Tom: For example to build a top-tier team, you need to pay top salaries. 

There’s a lot been said of late about designers understanding the business/organisation better. Design leaders absolutely have to understand the business, it’s goals, and what it cares about as a whole. Educating stakeholders on budgets is about understanding what matters to those stakeholders and framing the ROI of more budget in those terms. It’s also normally about proving that out in small ways at first.. If the organisation cares about growth, having a product designer and/or content designer work on journey mapping and from that creating MVTs that show improvements in the journey, you can showcase that one person for X days created Y% increase in growth. You can extrapolate that to show what an extra designer could do for that growth. You could link that growth to revenue and present that a designer earning 50k or 100k could likely bring in Z% more revenue. If your organisation has built a lot of things that haven’t had the desired impact, putting together a proposal for hiring (more) user researchers can show that foundational research can make sure you’re building the right thing, before you build the thing right. If you have cross functional squads with shared OKRs, you can start to point to where the designer in each team contributed to those OKRs and therefore to company success.

Retention is just as important as net-new hires. How do you focus on retaining designers?

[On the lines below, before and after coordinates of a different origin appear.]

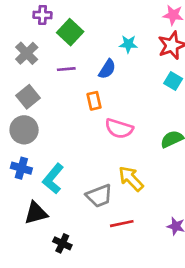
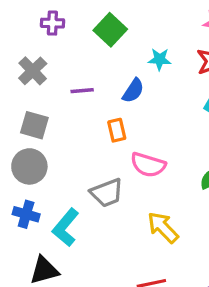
green square: (70, 32) -> (110, 30), moved
gray square: (28, 97) -> (34, 125), turned -35
gray trapezoid: (99, 196) -> (107, 193), moved

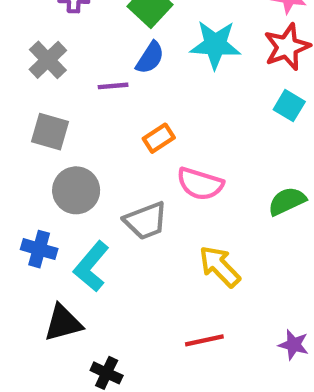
cyan star: (160, 59) -> (215, 45), size x1.6
blue semicircle: (133, 91) -> (150, 58), moved
orange rectangle: (117, 130) -> (159, 138), turned 70
gray circle: (29, 166) -> (76, 190), moved

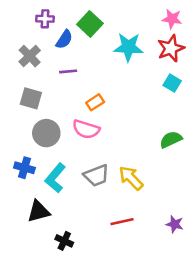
blue semicircle: (150, 58) -> (64, 39), moved
pink semicircle: (200, 184) -> (86, 129), moved
gray trapezoid: (146, 221) -> (96, 175), moved

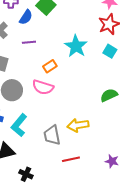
cyan star: (128, 47) -> (76, 46), moved, turned 30
gray trapezoid: (96, 175) -> (52, 135), moved, turned 100
yellow arrow: (131, 178) -> (78, 125), turned -55

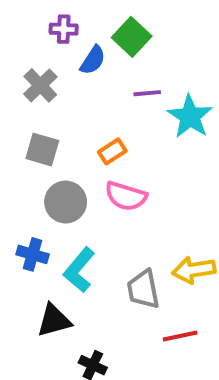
purple line: (29, 42) -> (147, 93), moved
orange rectangle: (50, 66) -> (112, 151), moved

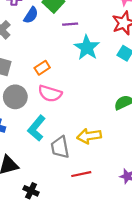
purple line: (147, 93) -> (70, 24), moved
cyan L-shape: (79, 270) -> (37, 128), moved

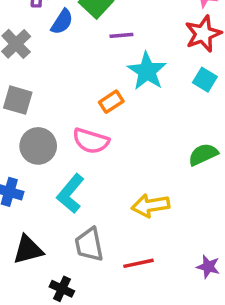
orange rectangle: (42, 68) -> (111, 102), moved
gray trapezoid: (60, 147) -> (89, 245), moved

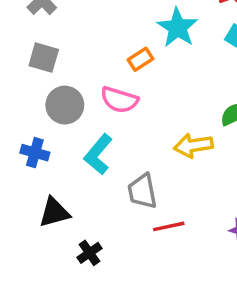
yellow arrow: (150, 205) -> (193, 146), moved
gray trapezoid: (89, 245) -> (142, 191), moved
black cross: (62, 289) -> (89, 253), turned 30

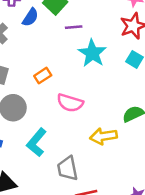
orange rectangle: (140, 59) -> (43, 76), moved
pink semicircle: (119, 100) -> (70, 103), moved

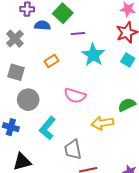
blue semicircle: (30, 17) -> (42, 25), turned -119
orange rectangle: (43, 76) -> (52, 61), moved

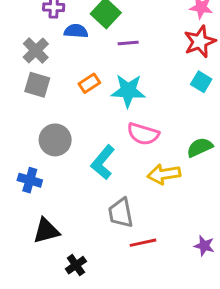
cyan star: (93, 55) -> (128, 91), moved, turned -30
gray square: (16, 72) -> (37, 85), moved
pink semicircle: (75, 96) -> (143, 134), moved
cyan L-shape: (47, 128) -> (103, 162), moved

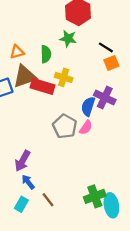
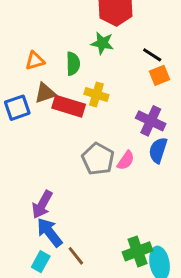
brown triangle: (25, 76) -> (45, 93), size x0.7
blue semicircle: (88, 106) -> (158, 150), moved
blue arrow: (28, 182) -> (50, 232), size x1.5

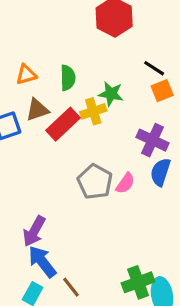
green star: (102, 43) -> (111, 94), moved
yellow cross: (96, 94) -> (93, 111), turned -35
red rectangle: (69, 106) -> (63, 124), turned -60

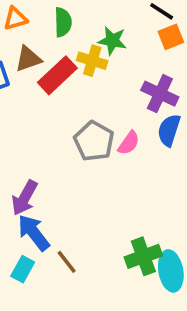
yellow cross: (93, 111) -> (92, 61), turned 35

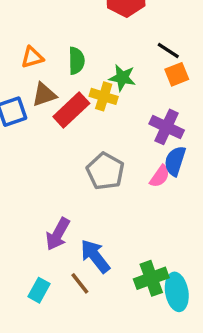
pink semicircle: (129, 143) -> (160, 176), moved
purple arrow: (25, 198) -> (58, 234), moved
blue arrow: (34, 233) -> (95, 256), moved

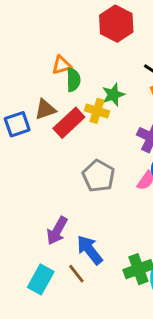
orange triangle: (32, 57) -> (62, 65), moved
green star: (122, 78) -> (113, 95), turned -30
cyan rectangle: (39, 290) -> (41, 279), size x1.4

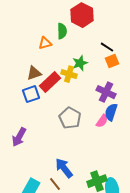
green semicircle: (73, 80) -> (62, 31), moved
blue square: (17, 124) -> (31, 94), moved
purple arrow: (57, 231) -> (19, 137), moved

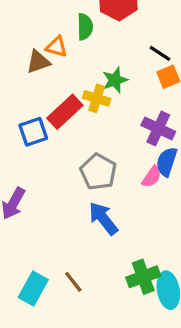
orange triangle: (45, 43) -> (57, 47), turned 32
brown triangle: (34, 73) -> (38, 62), moved
blue arrow: (64, 168) -> (103, 218), moved

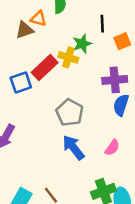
black line: (160, 53) -> (102, 24), moved, turned 54
purple cross: (158, 128) -> (115, 80), turned -30
pink semicircle: (152, 177) -> (112, 148), moved

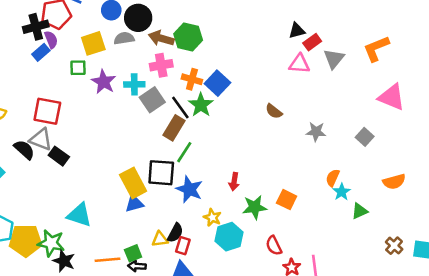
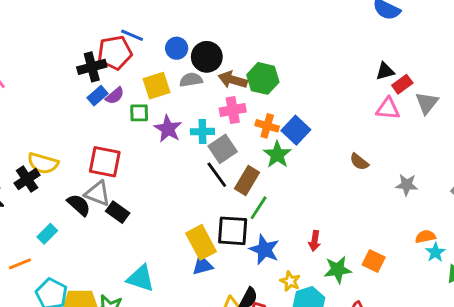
purple semicircle: (51, 40) -> (115, 96), moved, turned 72
black line: (180, 107) -> (217, 175), moved
orange semicircle: (333, 178) -> (425, 237), turned 54

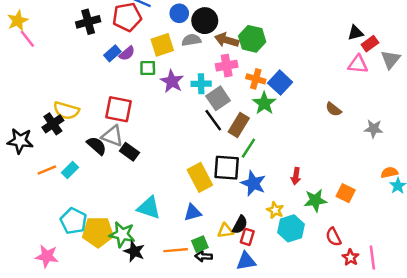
black cross: (92, 67) -> (88, 22), moved
orange line: (20, 264) -> (47, 170), moved
blue triangle: (202, 265) -> (193, 213), moved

First, it’s really important to understand what motivates the people in your team. People are at different stages in their careers but also in their lives. There are some excellent designers out there who have things going on in their lives right now that mean they can turn up and do an excellent job but not have time or mental bandwidth for anything else right now. Do not try to push those folks to upskill unless it’s important for their role. For the folks who want to upskill there are a few tactics I use. First is to call out the achievements when someone has taken on work that they haven’t done before, or have levelled up on. Humans aren’t great at naturally recognising their own achievements all the time and often I find people who have grown a lot but feel they haven’t. Second is to make sure everyone has clear goals set for themselves. Ideally a mix of project related and professional development. It gives people the clarity on their project goals so they don’t spend time worrying or confused about that, and then gives them clarity on what to aim for in terms of growth, and how to get there. I’m always surprised how many people have never really set effective goals before, so guiding them through that process and helping them break down an objective into measurable results, and then actions to achieve those results is so important for many. It also sets clear expectations between you and your report, which is often lacking.